Chilean politician (born 1984)

Elisa Giustinianovich Campos (born 23 November 1984) is a Chilean chemical engineer, bioengineer, academic, and independent politician.

She served as a member of the Constitutional Convention from 2021 to 2022, representing the 28th District of the Magallanes and Chilean Antarctica Region.

She also served as Vice President Adjunct of the Convention from 29 July 2021 to 6 January 2022 and coordinated the Commission on Transitional Provisions.

== Biography ==
Giustinianovich was born on 23 November 1984 in Concepción, Chile. She is the daughter of Pablo Yerko Giustinianovich Pérez and Nelvia Viviana Campos Bahamondes.

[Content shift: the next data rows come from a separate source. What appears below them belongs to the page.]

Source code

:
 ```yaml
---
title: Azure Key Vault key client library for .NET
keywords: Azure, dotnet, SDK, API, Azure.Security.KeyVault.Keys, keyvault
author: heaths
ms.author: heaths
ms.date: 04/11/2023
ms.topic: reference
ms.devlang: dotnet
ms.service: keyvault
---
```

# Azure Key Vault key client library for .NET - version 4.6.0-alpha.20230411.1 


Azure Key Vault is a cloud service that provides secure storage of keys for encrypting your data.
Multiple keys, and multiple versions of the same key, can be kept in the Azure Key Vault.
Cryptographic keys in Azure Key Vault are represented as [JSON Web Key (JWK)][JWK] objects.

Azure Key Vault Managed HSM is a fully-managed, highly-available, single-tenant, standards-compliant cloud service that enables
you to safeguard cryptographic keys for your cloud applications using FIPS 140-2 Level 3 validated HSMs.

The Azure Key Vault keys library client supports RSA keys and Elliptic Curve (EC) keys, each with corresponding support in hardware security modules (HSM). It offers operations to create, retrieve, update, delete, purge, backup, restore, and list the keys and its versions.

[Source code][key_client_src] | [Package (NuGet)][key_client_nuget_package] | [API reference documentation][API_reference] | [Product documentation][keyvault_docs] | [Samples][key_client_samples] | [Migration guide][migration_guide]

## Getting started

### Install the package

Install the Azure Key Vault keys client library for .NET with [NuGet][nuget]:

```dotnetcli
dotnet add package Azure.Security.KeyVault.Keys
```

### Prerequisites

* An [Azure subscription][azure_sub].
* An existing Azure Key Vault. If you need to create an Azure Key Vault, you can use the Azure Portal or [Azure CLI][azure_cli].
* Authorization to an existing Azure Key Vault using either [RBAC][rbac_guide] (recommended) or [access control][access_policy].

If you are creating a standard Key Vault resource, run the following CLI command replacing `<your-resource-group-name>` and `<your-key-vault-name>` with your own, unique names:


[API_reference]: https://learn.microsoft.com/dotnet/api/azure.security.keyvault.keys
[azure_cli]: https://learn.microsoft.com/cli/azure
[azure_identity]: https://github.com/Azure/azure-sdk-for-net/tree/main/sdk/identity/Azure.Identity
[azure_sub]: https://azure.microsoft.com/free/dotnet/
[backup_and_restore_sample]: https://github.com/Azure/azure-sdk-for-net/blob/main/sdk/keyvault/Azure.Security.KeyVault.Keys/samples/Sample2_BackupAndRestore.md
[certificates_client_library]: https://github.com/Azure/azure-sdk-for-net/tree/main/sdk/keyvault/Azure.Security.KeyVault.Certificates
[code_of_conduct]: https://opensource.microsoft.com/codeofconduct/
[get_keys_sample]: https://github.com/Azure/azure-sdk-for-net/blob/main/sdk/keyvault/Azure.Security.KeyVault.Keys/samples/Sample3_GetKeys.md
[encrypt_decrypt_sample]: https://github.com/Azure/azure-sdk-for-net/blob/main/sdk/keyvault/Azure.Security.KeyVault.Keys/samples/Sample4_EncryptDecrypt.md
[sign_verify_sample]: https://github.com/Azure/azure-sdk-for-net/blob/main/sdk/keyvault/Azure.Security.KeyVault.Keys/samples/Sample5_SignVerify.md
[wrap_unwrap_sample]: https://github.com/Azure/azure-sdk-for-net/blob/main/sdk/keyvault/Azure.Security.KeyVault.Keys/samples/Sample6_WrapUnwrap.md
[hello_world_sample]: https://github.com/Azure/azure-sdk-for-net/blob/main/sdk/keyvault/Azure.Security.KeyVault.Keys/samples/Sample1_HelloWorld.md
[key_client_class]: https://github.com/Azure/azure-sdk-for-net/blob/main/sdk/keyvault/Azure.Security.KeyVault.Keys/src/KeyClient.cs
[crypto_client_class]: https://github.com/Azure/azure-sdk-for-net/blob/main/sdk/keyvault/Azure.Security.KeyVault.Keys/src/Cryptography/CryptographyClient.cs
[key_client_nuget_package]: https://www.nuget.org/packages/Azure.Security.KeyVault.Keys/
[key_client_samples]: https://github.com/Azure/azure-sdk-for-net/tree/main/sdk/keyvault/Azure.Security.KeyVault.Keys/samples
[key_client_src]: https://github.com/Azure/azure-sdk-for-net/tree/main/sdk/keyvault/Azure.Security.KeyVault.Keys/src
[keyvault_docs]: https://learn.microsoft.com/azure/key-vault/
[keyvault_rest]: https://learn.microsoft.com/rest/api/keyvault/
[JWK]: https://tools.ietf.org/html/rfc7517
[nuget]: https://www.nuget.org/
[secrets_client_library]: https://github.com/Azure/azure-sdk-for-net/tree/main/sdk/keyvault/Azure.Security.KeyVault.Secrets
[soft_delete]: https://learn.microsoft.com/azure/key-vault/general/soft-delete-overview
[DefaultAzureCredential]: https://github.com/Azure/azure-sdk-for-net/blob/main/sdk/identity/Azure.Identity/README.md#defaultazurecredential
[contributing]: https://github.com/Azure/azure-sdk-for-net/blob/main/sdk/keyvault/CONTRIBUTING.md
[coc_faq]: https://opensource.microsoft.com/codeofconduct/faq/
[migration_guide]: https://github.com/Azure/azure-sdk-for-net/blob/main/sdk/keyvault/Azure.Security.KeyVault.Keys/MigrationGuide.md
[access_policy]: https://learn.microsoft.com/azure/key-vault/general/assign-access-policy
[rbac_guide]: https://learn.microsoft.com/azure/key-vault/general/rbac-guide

She completed her secondary education at Enseñanza Media H-C Niños y Jóvenes. She pursued higher education at the University of Concepción (UdeC), where she studied Bioengineering between 2004 and 2008.

From 2009 to 2010, she completed a Master of Engineering Sciences with a specialization in Chemical engineering, and between 2013 and 2017 she earned a PhD in Chemical Engineering, also at the UdeC.

Professionally, Giustinianovich has worked as a researcher at the Department of Chemical Engineering of the University of Concepción. Since 2018, she has served as a researcher at the Center for Energy Resources Studies of the University of Magallanes.

== Political career ==
Giustinianovich is an independent politician and a member of the Coordinadora Social Magallanes. Between 2012 and 2016, she collaborated with the popular education project Los Copihues. Since 2018, she has participated in the Coordinadora Feminista Punta Arenas and in the collective Rosas Silvestres, which brings together organizations and women activists to denounce and demand justice against gender-based violence. Since 2020, she has been a member of the Red Austral de Acción Territorial.

In the elections held on 15–16 May 2021, Giustinianovich ran as an independent candidate for the Constitutional Convention representing the 28th District of the Magallanes and Chilean Antarctica Region, as part of the Coordinadora Social de Magallanes pact. She was elected with 4,259 votes, corresponding to 7.82% of the valid votes cast.

On 29 July 2021, in accordance with the Convention’s regulations, she was ratified as Vice President Adjunct of the Convention’s Steering Committee, a position she held until 6 January 2022. During her tenure, she coordinated the Commission on Transitional Provisions.